NAPOLI: MINORENNI INCONTROLLATI. È QUESTO IL FENOMENO CHE TRASPARE DURANTE I CONTROLLI DEI CARABINIERI
Due vicende con protagonisti bambini poco più
che ragazzini che rischiano inconsapevolmente la vita in azioni penali lontane
dalle innocenti bravate
Napoli: minorenni incontrollati. Carabinieri
arrestano due ragazzini e ne denunciano uno. Inseguimenti a 150 chilometri
orari, “Mamma non lo sa”. “Non lo dite a papà!”.

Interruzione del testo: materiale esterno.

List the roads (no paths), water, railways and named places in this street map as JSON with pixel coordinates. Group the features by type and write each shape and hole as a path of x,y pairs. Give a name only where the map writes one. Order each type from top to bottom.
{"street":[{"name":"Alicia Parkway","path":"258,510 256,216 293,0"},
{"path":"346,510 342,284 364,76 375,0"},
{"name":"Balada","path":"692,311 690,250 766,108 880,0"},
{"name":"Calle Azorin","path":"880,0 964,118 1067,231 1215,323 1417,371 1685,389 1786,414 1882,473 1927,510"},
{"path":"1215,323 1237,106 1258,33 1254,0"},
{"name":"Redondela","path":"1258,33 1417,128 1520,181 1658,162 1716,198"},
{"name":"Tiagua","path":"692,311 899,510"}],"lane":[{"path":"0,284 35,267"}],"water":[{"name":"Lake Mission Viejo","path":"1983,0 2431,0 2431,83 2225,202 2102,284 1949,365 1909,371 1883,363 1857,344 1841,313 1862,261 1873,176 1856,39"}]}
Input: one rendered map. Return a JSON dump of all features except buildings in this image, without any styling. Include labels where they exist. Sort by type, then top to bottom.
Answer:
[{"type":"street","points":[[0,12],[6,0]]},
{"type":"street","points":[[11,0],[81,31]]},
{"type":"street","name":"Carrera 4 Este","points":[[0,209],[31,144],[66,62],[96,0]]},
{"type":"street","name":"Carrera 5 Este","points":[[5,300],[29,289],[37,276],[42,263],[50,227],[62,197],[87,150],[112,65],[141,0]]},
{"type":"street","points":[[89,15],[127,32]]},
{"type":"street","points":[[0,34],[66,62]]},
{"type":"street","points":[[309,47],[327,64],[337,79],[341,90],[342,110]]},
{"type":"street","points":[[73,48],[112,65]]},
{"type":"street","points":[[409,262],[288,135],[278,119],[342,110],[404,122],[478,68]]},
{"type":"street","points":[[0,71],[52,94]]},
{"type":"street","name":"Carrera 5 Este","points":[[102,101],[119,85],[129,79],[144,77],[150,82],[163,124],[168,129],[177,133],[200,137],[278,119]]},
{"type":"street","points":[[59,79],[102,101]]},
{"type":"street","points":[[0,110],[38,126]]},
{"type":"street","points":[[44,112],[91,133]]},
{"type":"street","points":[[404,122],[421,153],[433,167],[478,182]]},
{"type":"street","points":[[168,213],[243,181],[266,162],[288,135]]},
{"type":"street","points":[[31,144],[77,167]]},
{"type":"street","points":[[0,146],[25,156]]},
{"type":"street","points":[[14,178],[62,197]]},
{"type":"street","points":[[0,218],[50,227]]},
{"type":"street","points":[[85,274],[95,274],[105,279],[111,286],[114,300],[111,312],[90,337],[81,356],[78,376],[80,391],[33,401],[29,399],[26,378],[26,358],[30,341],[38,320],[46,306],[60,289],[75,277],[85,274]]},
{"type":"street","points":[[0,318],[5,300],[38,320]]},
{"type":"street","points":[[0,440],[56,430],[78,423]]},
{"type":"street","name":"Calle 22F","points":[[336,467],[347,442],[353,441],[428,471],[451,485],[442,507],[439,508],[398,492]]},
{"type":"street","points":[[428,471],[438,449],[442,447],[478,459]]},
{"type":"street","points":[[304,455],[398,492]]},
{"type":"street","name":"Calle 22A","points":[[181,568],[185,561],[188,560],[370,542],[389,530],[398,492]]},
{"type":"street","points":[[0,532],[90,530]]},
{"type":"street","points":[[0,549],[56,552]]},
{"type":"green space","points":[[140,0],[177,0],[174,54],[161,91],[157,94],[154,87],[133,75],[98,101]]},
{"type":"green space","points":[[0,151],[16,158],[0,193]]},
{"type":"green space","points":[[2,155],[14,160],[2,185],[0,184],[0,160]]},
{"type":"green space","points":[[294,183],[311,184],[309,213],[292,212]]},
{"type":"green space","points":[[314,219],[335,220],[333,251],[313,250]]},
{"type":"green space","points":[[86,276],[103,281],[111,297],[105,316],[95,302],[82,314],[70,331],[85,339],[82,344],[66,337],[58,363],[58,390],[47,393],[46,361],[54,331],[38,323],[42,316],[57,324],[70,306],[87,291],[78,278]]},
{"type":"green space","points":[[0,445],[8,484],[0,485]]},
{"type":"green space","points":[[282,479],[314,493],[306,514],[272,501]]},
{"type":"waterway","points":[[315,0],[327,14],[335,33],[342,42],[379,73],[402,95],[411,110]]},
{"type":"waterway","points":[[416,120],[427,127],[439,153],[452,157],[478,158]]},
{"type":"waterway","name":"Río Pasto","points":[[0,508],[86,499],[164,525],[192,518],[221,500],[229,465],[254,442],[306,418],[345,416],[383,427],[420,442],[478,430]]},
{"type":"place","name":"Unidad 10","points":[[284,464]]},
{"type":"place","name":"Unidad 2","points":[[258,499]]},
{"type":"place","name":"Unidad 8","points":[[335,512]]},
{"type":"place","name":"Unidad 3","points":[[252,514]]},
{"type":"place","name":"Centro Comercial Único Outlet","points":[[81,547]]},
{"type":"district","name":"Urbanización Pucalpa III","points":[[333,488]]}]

Ma anche armi e mazze da baseball. Due episodi di
devianza giovanile nelle stesse ore
Le 23, almeno due ragazzini e un inseguimento
durato 30 minuti.
Siamo a Napoli e i carabinieri della compagnia
Napoli Stella intimano l’Alt a una Fiat Panda. A bordo 3 persone. L’auto si
ferma e parte l’inseguimento. Una corsa ad alta velocità. Manovre pericolose
spesso fatte contromano. Rotonde tagliate a guardrail più volte abbattuti: chi
guida va veloce e non è esperto. La fuga termina dopo 30 minuti nella cittadina
a nord della provincia di Napoli di Villaricca. I 3 scendono dall’auto e
tentano di scappare a piedi. Due di questi vengono fermati con non poche
difficoltà. I fermati sono due minorenni napoletani di 14 e 15 anni. Nell’auto
un coltello e una mazza da baseball. I ragazzini sono stati arrestati e su
disposizione delle procura per i minorenni di Napoli sono stati trasferiti nel
centro di prima accoglienza dei Colli Aminei. “Mamma non lo sa” dirà il figlio
della proprietaria dell’utilitaria.
Nelle stesse ore e più o meno nelle stessa zona i
carabinieri del nucleo operativo della compagnia Napoli Stella intimano l’Alt a
una BMW X6. Il grosso Suv tedesco percorre piazza G. di Vittorio e non si
ferma. In auto 5 ragazzini. L’inseguimento – con punte di 150 chilometri orari
– termina a corso Secondigliano. I carabinieri fermano l’auto e a bordo ci sono
6 ragazzini, sono tutti minorenni.
Chi guida ha 16 anni mentre gli altri 5 hanno
tra i 17 e i 16 anni.
L’autista è stato denunciato per resistenza a
pubblico ufficiale e guida senza patente. Dirà che l’auto era del padre e che
l’aveva presa senza dire nulla. “Papà non lo sa, non glielo dite!”.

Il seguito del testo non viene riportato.